What is needed
Copy every line of the listing below character for character, changing nothing.

Collected data entries:
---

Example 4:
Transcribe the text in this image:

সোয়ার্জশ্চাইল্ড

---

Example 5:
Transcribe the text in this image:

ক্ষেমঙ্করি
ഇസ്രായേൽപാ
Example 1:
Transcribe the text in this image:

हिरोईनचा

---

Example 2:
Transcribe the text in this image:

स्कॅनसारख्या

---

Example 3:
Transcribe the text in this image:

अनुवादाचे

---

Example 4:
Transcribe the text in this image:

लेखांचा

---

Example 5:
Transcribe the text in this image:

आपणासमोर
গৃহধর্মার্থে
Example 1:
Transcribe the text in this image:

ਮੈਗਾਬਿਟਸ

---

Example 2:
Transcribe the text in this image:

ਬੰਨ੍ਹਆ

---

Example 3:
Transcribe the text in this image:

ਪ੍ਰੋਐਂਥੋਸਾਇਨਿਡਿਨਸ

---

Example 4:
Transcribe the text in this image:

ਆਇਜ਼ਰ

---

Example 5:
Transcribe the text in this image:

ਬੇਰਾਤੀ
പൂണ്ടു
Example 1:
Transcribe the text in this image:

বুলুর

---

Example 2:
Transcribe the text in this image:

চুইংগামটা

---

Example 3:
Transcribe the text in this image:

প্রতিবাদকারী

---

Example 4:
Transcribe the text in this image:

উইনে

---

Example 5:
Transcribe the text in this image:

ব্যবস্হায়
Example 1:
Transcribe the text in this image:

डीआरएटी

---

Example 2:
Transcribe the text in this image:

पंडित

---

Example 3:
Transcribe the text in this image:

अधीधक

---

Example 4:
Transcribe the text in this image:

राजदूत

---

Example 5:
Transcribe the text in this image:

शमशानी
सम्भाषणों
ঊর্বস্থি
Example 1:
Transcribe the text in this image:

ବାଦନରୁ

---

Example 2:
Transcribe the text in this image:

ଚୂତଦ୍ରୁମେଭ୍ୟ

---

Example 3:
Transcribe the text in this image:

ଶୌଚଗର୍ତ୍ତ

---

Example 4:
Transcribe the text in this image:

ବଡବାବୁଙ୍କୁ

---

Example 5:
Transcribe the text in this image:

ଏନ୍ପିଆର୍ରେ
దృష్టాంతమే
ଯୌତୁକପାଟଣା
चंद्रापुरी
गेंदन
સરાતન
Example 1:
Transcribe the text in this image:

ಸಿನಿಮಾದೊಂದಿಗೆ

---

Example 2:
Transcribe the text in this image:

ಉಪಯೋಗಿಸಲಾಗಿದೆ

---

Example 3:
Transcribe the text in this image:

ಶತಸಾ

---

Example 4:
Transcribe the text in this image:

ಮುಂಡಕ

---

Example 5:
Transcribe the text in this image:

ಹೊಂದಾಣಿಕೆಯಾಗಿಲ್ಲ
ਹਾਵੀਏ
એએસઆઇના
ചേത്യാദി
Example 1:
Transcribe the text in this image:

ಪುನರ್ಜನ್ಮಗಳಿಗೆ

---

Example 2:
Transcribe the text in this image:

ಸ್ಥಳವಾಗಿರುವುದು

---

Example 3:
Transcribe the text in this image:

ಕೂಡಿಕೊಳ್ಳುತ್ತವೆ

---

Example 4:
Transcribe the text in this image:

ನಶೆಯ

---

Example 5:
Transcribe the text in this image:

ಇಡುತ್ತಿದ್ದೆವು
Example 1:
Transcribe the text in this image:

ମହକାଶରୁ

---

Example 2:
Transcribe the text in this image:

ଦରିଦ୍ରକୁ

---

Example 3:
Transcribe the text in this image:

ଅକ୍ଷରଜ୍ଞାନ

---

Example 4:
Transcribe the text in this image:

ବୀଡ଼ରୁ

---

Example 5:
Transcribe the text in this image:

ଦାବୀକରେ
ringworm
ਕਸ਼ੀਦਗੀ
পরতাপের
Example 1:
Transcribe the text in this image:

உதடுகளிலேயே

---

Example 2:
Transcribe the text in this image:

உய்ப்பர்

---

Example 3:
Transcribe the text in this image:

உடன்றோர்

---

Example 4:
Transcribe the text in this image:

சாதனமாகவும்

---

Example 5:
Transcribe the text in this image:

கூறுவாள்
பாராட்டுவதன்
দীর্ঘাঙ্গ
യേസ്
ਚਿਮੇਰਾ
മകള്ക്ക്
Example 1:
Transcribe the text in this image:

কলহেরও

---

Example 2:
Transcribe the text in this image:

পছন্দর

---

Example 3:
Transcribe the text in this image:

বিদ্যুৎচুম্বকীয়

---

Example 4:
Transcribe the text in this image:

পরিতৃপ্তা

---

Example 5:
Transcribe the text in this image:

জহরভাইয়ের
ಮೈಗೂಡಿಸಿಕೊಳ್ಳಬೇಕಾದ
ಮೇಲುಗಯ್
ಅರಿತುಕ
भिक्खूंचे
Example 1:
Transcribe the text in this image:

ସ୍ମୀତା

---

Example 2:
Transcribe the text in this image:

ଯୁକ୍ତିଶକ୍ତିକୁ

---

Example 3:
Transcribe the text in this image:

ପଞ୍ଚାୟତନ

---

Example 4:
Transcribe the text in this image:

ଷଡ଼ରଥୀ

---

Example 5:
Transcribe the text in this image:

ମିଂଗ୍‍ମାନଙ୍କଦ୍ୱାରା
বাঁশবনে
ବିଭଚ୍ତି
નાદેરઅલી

Correct result
---

Example 4:
Transcribe the text in this image:

সোয়ার্জশ্চাইল্ড

---

Example 5:
Transcribe the text in this image:

ক্ষেমঙ্করি
ഇസ്രായേൽപാ
Example 1:
Transcribe the text in this image:

हिरोईनचा

---

Example 2:
Transcribe the text in this image:

स्कॅनसारख्या

---

Example 3:
Transcribe the text in this image:

अनुवादाचे

---

Example 4:
Transcribe the text in this image:

लेखांचा

---

Example 5:
Transcribe the text in this image:

आपणासमोर
গৃহধর্মার্থে
Example 1:
Transcribe the text in this image:

ਮੈਗਾਬਿਟਸ

---

Example 2:
Transcribe the text in this image:

ਬੰਨ੍ਹਆ

---

Example 3:
Transcribe the text in this image:

ਪ੍ਰੋਐਂਥੋਸਾਇਨਿਡਿਨਸ

---

Example 4:
Transcribe the text in this image:

ਆਇਜ਼ਰ

---

Example 5:
Transcribe the text in this image:

ਬੇਰਾਤੀ
പൂണ്ടു
Example 1:
Transcribe the text in this image:

বুলুর

---

Example 2:
Transcribe the text in this image:

চুইংগামটা

---

Example 3:
Transcribe the text in this image:

প্রতিবাদকারী

---

Example 4:
Transcribe the text in this image:

উইনে

---

Example 5:
Transcribe the text in this image:

ব্যবস্হায়
Example 1:
Transcribe the text in this image:

डीआरएटी

---

Example 2:
Transcribe the text in this image:

पंडित

---

Example 3:
Transcribe the text in this image:

अधीधक

---

Example 4:
Transcribe the text in this image:

राजदूत

---

Example 5:
Transcribe the text in this image:

शमशानी
सम्भाषणों
ঊর্বস্থি
Example 1:
Transcribe the text in this image:

ବାଦନରୁ

---

Example 2:
Transcribe the text in this image:

ଚୂତଦ୍ରୁମେଭ୍ୟ

---

Example 3:
Transcribe the text in this image:

ଶୌଚଗର୍ତ୍ତ

---

Example 4:
Transcribe the text in this image:

ବଡବାବୁଙ୍କୁ

---

Example 5:
Transcribe the text in this image:

ଏନ୍ପିଆର୍ରେ
దృష్టాంతమే
ଯୌତୁକପାଟଣା
चंद्रापुरी
गेंदन
સરાતન
Example 1:
Transcribe the text in this image:

ಸಿನಿಮಾದೊಂದಿಗೆ

---

Example 2:
Transcribe the text in this image:

ಉಪಯೋಗಿಸಲಾಗಿದೆ

---

Example 3:
Transcribe the text in this image:

ಶತಸಾ

---

Example 4:
Transcribe the text in this image:

ಮುಂಡಕ

---

Example 5:
Transcribe the text in this image:

ಹೊಂದಾಣಿಕೆಯಾಗಿಲ್ಲ
ਹਾਵੀਏ
એએસઆઇના
ചേത്യാദി
Example 1:
Transcribe the text in this image:

ಪುನರ್ಜನ್ಮಗಳಿಗೆ

---

Example 2:
Transcribe the text in this image:

ಸ್ಥಳವಾಗಿರುವುದು

---

Example 3:
Transcribe the text in this image:

ಕೂಡಿಕೊಳ್ಳುತ್ತವೆ

---

Example 4:
Transcribe the text in this image:

ನಶೆಯ

---

Example 5:
Transcribe the text in this image:

ಇಡುತ್ತಿದ್ದೆವು
Example 1:
Transcribe the text in this image:

ମହକାଶରୁ

---

Example 2:
Transcribe the text in this image:

ଦରିଦ୍ରକୁ

---

Example 3:
Transcribe the text in this image:

ଅକ୍ଷରଜ୍ଞାନ

---

Example 4:
Transcribe the text in this image:

ବୀଡ଼ରୁ

---

Example 5:
Transcribe the text in this image:

ଦାବୀକରେ
ringworm
ਕਸ਼ੀਦਗੀ
পরতাপের
Example 1:
Transcribe the text in this image:

உதடுகளிலேயே

---

Example 2:
Transcribe the text in this image:

உய்ப்பர்

---

Example 3:
Transcribe the text in this image:

உடன்றோர்

---

Example 4:
Transcribe the text in this image:

சாதனமாகவும்

---

Example 5:
Transcribe the text in this image:

கூறுவாள்
பாராட்டுவதன்
দীর্ঘাঙ্গ
യേസ്
ਚਿਮੇਰਾ
മകള്ക്ക്
Example 1:
Transcribe the text in this image:

কলহেরও

---

Example 2:
Transcribe the text in this image:

পছন্দর

---

Example 3:
Transcribe the text in this image:

বিদ্যুৎচুম্বকীয়

---

Example 4:
Transcribe the text in this image:

পরিতৃপ্তা

---

Example 5:
Transcribe the text in this image:

জহরভাইয়ের
ಮೈಗೂಡಿಸಿಕೊಳ್ಳಬೇಕಾದ
ಮೇಲುಗಯ್
ಅರಿತುಕ
भिक्खूंचे
Example 1:
Transcribe the text in this image:

ସ୍ମୀତା

---

Example 2:
Transcribe the text in this image:

ଯୁକ୍ତିଶକ୍ତିକୁ

---

Example 3:
Transcribe the text in this image:

ପଞ୍ଚାୟତନ

---

Example 4:
Transcribe the text in this image:

ଷଡ଼ରଥୀ

---

Example 5:
Transcribe the text in this image:

ମିଂଗ୍‍ମାନଙ୍କଦ୍ୱାରା
বাঁশবনে
ବିଭଚ୍ତି
નાદેરઅલી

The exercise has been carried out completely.